[Problem set]
1. Pick out each line in the records that contains the word "snow".
2. Write the next part of the forum thread about the biased histogram fit, starting after its last sentence.

[Page]
##########

Strangely biased fit

TShirt · December 19, 2011, 5:13pm

Hi,
I’ve written a code (attached) to compare the results of two different fits of the same histogram: with and without the “L” option. To do that I generate a random histo with an exponential trend, I fit it in the whole range and then I refit it again adding the option “L”; I repeat this procedure several times storing the results in some other plots in order to get their distribution and point out any discrepancy.
I’ve written a normalized pdf for the exponential (with only one parameter: the slope “m”) and it’s projection on a binned histo (with an additional parameter: the number of candidates “B”).

I get no errors running it (and all the fits converge) but looking at the comparison plots I see that the ones related to the fits without the “L” option are biased. The strangest thing is that the bias is related to the number of bins used for the candidates plot (300 is my default); if I double them, the bias is doubled too!

I’ve probably added a bug in my code; I’ve tried to locate it but it’s not so obvious to me where the problem is.

Could anyone help me to find it?

Thanks in advance for any suggestion!

Bye…
CompareFitsSimple.C (4.25 KB)

Pepe_Le_Pew · December 19, 2011, 5:47pm

For the “chisquare method”, set all weights to 1 for non empty bins (i.e. ignore error bars):
genEv->Fit(dummyF, “RW”, “PE”, 1.2, 2.4);
(An interesting question is: can one somehow convince the “loglikelihood method” to reproduce the “chisquare method” without the “W” flag?)

TShirt · December 20, 2011, 4:41pm

Thanks a lot!

Bye…

TShirt · December 28, 2011, 5:22pm

There’s only one thing.

##########

[Available data]

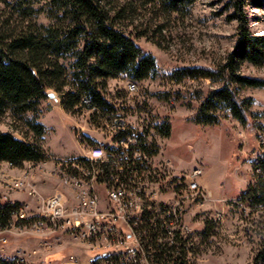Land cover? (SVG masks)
Wrapping results in <instances>:
<instances>
[{"label": "rangeland", "instance_id": "rangeland-1", "mask_svg": "<svg viewBox=\"0 0 264 264\" xmlns=\"http://www.w3.org/2000/svg\"><path fill=\"white\" fill-rule=\"evenodd\" d=\"M232 1L198 0L171 14L159 7H143L133 19L125 20L137 45L155 59L156 72L141 82L125 74L110 79L103 95L114 108L104 116L86 108L67 112L62 95L54 89L47 91L37 113L14 115L8 111L0 116V132L40 147L50 160L81 157L93 146H112V118L124 119L135 131L148 122L153 166L169 171L162 181L160 199L169 202L176 194L188 195L181 183L189 182L196 170L200 171L196 180L212 194L211 199H187L185 203L189 264H253L257 253L264 251V208L239 202L262 173L256 167L264 160V88L239 90L241 98L253 100V118L247 125L227 110L217 114V125H197L194 117L199 105L220 84L181 78L180 73L184 68L215 67L232 52L238 34ZM246 14L249 30L264 35V0L262 7L248 5ZM8 20L15 22L17 17L0 4V24ZM35 20L49 23L44 13ZM240 71L264 79V65L246 63ZM131 85L137 91H131ZM29 122L42 125L43 133L36 134ZM166 126L169 136L163 134ZM54 172L50 161L22 168L1 163L0 201L19 203L29 218L55 194L64 193L65 205L72 207L76 202L71 189ZM16 180H26L31 186L15 189L12 182ZM34 190L40 198L31 194ZM20 222L14 218L0 232L1 257L23 258L27 264H71V256L86 261L100 253L67 236L44 237L46 244L41 245L34 231H23Z\"/></svg>", "mask_w": 264, "mask_h": 264}, {"label": "trees", "instance_id": "trees-1", "mask_svg": "<svg viewBox=\"0 0 264 264\" xmlns=\"http://www.w3.org/2000/svg\"><path fill=\"white\" fill-rule=\"evenodd\" d=\"M196 1L0 0L17 17L15 22L8 20L0 24V116L8 111L14 115L37 113L49 89L62 95L63 107L69 113L86 108L106 115L114 108L103 95L110 79L125 74L141 82L156 72L155 59L137 45L134 33L123 22L133 19L143 7H159L171 14ZM36 3L42 6L37 7ZM230 5L234 10L232 18L238 20L232 52L215 67L184 68L180 72L181 78L207 79L220 84L199 105L194 117L197 125H217L220 122L217 114L226 110L242 125H247L253 118V100L241 98L239 90L264 88V79L240 71L246 63L264 65V35L249 30L246 14L248 5L262 7L263 0H233ZM41 13L49 20L48 24L35 20ZM28 124L36 134L43 133L42 125ZM163 134L169 136L170 127L163 128ZM46 159L40 147L11 133L0 132V164L21 167L25 162ZM256 169L262 171L257 183L239 202L251 208H264V160ZM19 208L17 202L0 201L1 228L9 225ZM187 243L185 239L179 250L161 248L154 262L189 264ZM0 264L26 263L0 256ZM253 264H264V251L257 253Z\"/></svg>", "mask_w": 264, "mask_h": 264}, {"label": "built area", "instance_id": "built-area-1", "mask_svg": "<svg viewBox=\"0 0 264 264\" xmlns=\"http://www.w3.org/2000/svg\"><path fill=\"white\" fill-rule=\"evenodd\" d=\"M130 90L137 91V87L131 85ZM147 123L135 131L124 119L112 118V146H93L81 157L25 162L20 168L53 162L55 176L71 189L76 204L66 206L65 194H55L30 218L19 208L0 232L18 218L20 228L34 231L41 245L46 244L44 237L67 236L100 252L86 261L71 256V264H156L154 257L161 248L179 250L188 231L186 200L211 199L212 194L202 189L196 170L189 182L181 183L188 195L176 194L169 202L160 199L162 181L169 171L153 166ZM29 183L17 180L13 186L21 190L31 186ZM34 193L38 195L37 190ZM8 260L25 262L19 257Z\"/></svg>", "mask_w": 264, "mask_h": 264}, {"label": "bare ground", "instance_id": "bare-ground-1", "mask_svg": "<svg viewBox=\"0 0 264 264\" xmlns=\"http://www.w3.org/2000/svg\"><path fill=\"white\" fill-rule=\"evenodd\" d=\"M14 178V177H13ZM10 181V180H9ZM11 182V181H10ZM13 185H17V180L15 182H12ZM10 187V186H9ZM7 258V257H6Z\"/></svg>", "mask_w": 264, "mask_h": 264}, {"label": "water", "instance_id": "water-1", "mask_svg": "<svg viewBox=\"0 0 264 264\" xmlns=\"http://www.w3.org/2000/svg\"><path fill=\"white\" fill-rule=\"evenodd\" d=\"M50 96H51V97H53V96H54V94H53V93H51V94H50Z\"/></svg>", "mask_w": 264, "mask_h": 264}, {"label": "crops", "instance_id": "crops-1", "mask_svg": "<svg viewBox=\"0 0 264 264\" xmlns=\"http://www.w3.org/2000/svg\"><path fill=\"white\" fill-rule=\"evenodd\" d=\"M97 142V141H96ZM74 156V155H73ZM77 156V155H76ZM68 157H72V156H68Z\"/></svg>", "mask_w": 264, "mask_h": 264}]
</instances>
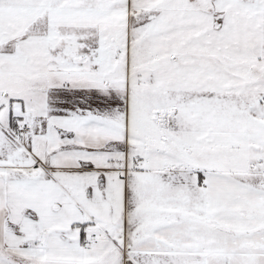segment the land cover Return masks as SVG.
<instances>
[{
	"label": "snow or ice",
	"instance_id": "snow-or-ice-1",
	"mask_svg": "<svg viewBox=\"0 0 264 264\" xmlns=\"http://www.w3.org/2000/svg\"><path fill=\"white\" fill-rule=\"evenodd\" d=\"M0 264H264V0H0Z\"/></svg>",
	"mask_w": 264,
	"mask_h": 264
}]
</instances>
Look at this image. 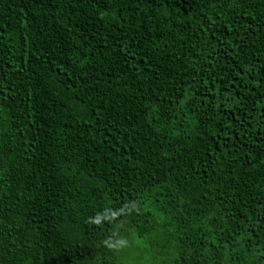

##########

[Per-task answers]
1.
	"label": "snow or ice",
	"instance_id": "snow-or-ice-1",

2.
If I use the “W” option for the chi2 method the uncertainty of the parameter does not make sense.
Without the “W” the uncertainty makes sense but the bias is always present.

If I use a gaussian shape I get (par[0] is the normalization):
with “R” 1 p0 3.88621e+03 6.24172e+01 3.39976e-01 3.00957e-11
with “WR” 1 p0 4.01286e+03 8.42010e+00 2.37006e-01 -2.30246e-10
with “WRL” p0 = 3999.97 +/- 63.2452

I generate 4000 candidates so I expect an error ~ sqrt(4000) = 63

Any idea on what’s the reason of the bias? Am I writing something wrong?

Thanks.

Bye…

moneta · January 6, 2012, 9:27am

Hi,

What you observe is expected and it is well known. Fitting Poisson data using a least square method (chi2) is biased since it assumes a gaussian error for each bin. The bias will be reduced in case of higher statistics for each bin (lower number of bins) as you observe. There is also another problem with chi2 fits, due to the fact that the bin error is estimated from the observed events. This other bias affects only the normalization parameter and it is negligible if the number of entries is much larger than the number of bins.

Using option “W” is not a solution since it does not use the bin error. I would reccomend to always use a maximum likelihood fit, option “L”, for Poisson data and in particular when you have bins with a small content (let’s say < 10). Furthermore, bins with zero entries are correctly treated in the likelihood fit, while they are simply ignored in case of a chi2 fit.

Best Regards

Lorenzo

TShirt · January 6, 2012, 12:09pm

Thanks a lot Lorenzo!
I’ll follow your suggestion!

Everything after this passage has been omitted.